Posts by chewitt

    I have the 65" version of the same LG panel and a similar AVR and a legion of test boxes/devices to experiment with. The short answer to the question is "the box you are seeking does not exist" .. and on that basis I'd go pick up a cheap S905D box with GB ethernet (avoid the S905D devices with 100-BaseT PHYs). It'll be fairly cheap so when you chuck it out in 24 months time to get a newer (still not meeting that spec, but more advanced in some way) device you're not left writhing in angst about how much it cost you.

    NB: Nothing truly supports HDR on Linux right now, but Amlogic is the leading "least worst" option at the current moment :)

    The LE staff have a generally low opinion on Realtek wireless devices. The hardware is probably reasonable, and performance on Windows is probably great because that's where they invest all the Engineering time. Their Linux drivers are an afterthought, and we're fed up with they way they breed chipsets and new drivers that rehash the same greatest-hits compilation of hacks over and over.

    Find something that uses the ath9k driver, which is in-kernel and much higher quality code.

    LibreELEC is intended for dedicated HTPC devices so Kodi (on LibreELEC) runs full-screen and outputs to the primary display device (whatever that is) and there is no GUI support for running with multiple-monitors (or laptop screen + HDMI output). It can be done from the command line, but that's more advanced. Another option for a laptop could be forcing the display output in the BIOS.

    If you want GUI multi-monitor support, use Windows or a conventional distro like Ubuntu.

    Sorry I thought you were trying to play media using Kodi. Chrome runs outside Kodi (in the OS core) and nothing is logged. Most issues are down to the media being played being 1080p and requiring hardware decoding; and hardware decode not working. What does Chrome show for those settings?

    Amlogic hardware isn't the best with 3D media (AFAIK not all 3D formats are supported) and an S905X device will struggle with full-size ISO rips due to the 100Base-T ethernet port being slow for the large size of media files. Raspberry Pi 3B+ has GB ethernet (not full speed to the internal USB 2.0 bus but good enough) and the best 3D playback support of any Kodi device; the Pi Foundation staff put a lot of effort into their (pi only) hardware decoders.

    Please provide a full debug log.

    How to post a log (wiki)

    1. Enable debugging in Settings>System Settings>Logging
    2. Restart Kodi
    3. Replicate the problem
    4. Generate a log URL (do not post/upload logs to the forum)

    use "Settings > LibreELEC > System > Paste system logs" or run "pastekodi" over SSH, then post the URL link

    At the current time there is still no clear forward path for Kodi support on a mainline kernel (which is required to use Maxime's open-source V4L2 decoder) for S912 hardware.

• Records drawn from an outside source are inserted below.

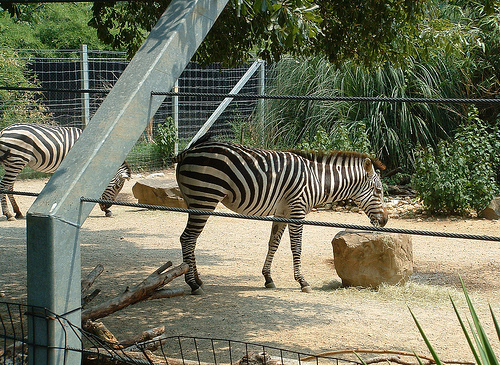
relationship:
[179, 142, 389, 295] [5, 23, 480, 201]
zebra in zoo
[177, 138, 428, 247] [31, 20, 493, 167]
zebra in habitat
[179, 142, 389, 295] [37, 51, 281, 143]
zebra in enclosure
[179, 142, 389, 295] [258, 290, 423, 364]
zebra in dirt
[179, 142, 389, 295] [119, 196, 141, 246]
zebra facing down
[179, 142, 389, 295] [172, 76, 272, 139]
zebra behind fence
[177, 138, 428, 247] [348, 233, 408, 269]
zebra standing by rock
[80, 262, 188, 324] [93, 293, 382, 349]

Future options (listed in order of probability and time) might include:

    a) Using the swrast mesa driver to provide a fake software OpenGL environment. This is something we'll test soon (once developers stop being on vacation) but Kodi makes extensive use of GL animations in the GUI which will need lots of CPU to recreate and the S912 probably doesn't have the grunt needed. Disabling animations in the skin might help, and even if the GUI isn't perfect actual video can still be hardware decoded so playback should be okay (OSD performance issues are likely though). Armbian has done some experiments with software rendering under X11 (which is not a technical direction LE is interested in pursuing) that give an idea on performance.

    b) Using libhybris (as the 3.14 kernel does). This approach could still work, but libybris needs to have Android kernel support that's broadly equivalent to the Linux kernel you're running and Android 8.0 support in libhybris is still in early stages. Android 8.0 uses an entirely new hwcomposer API for rendering and support for that needs all-new code and progress on this appears to be slow.

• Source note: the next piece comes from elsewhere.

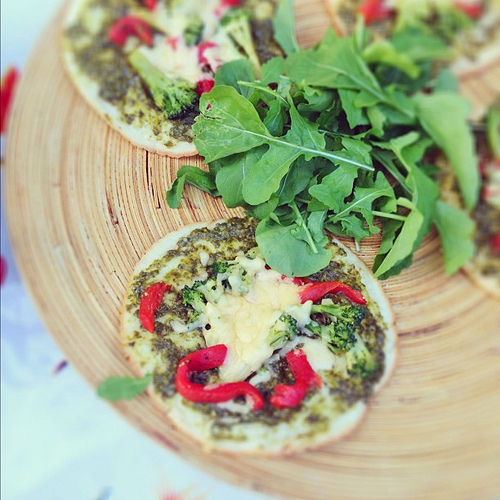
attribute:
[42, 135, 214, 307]
plate — wooden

    c) Using the panfrost open-source reverse engineered alternative to mali blobs. We've been tracking panfrost for a while and the lead developers are aware of LibreELEC and that we'd love to use it with Kodi to solve the lack of native libs. The main developers have some RK3399 hardware that uses T860 which is in the same family to the T820 used by Amlogic, but little time to work on support at the current time due to a range of other personal commitments. If and when there's some panfrost code to poke in the future, we'll be all over it.

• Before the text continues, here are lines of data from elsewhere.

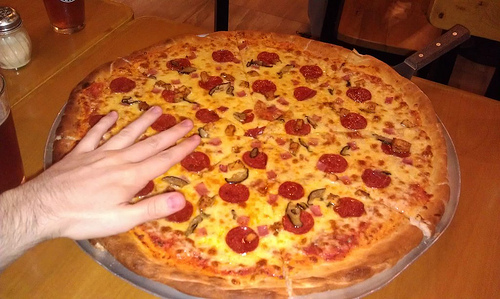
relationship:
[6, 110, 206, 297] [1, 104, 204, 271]
arm on man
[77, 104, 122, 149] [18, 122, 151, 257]
pinky on man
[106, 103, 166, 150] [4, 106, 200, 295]
ring finger on man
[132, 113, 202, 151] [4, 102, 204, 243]
middle finger on man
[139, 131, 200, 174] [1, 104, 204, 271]
index finger on man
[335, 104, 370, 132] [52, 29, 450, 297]
pepperoni topping pizza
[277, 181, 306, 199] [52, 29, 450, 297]
pepperoni topping pizza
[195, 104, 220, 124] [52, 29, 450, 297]
pepperoni topping pizza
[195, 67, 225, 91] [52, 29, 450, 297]
pepperoni topping pizza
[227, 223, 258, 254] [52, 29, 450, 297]
pepperoni topping pizza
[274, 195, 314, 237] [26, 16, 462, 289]
pepperoni topping pizza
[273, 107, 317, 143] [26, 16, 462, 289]
pepperoni topping pizza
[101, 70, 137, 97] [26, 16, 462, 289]
pepperoni topping pizza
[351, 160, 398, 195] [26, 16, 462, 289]
pepperoni topping pizza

    In summary: unless Amlogic has a sudden change of heart on licensing (which is extremely unlikely based on past and recent conversations with management people and some knowledge of the $$ sums involved) the best-case scenario for S912 in the foreseeable future will be some kind of compromise. Our advice is still that people should avoid purchases of S912 hardware because there's a ton of "maybe" and zero guarantees in the above ideas.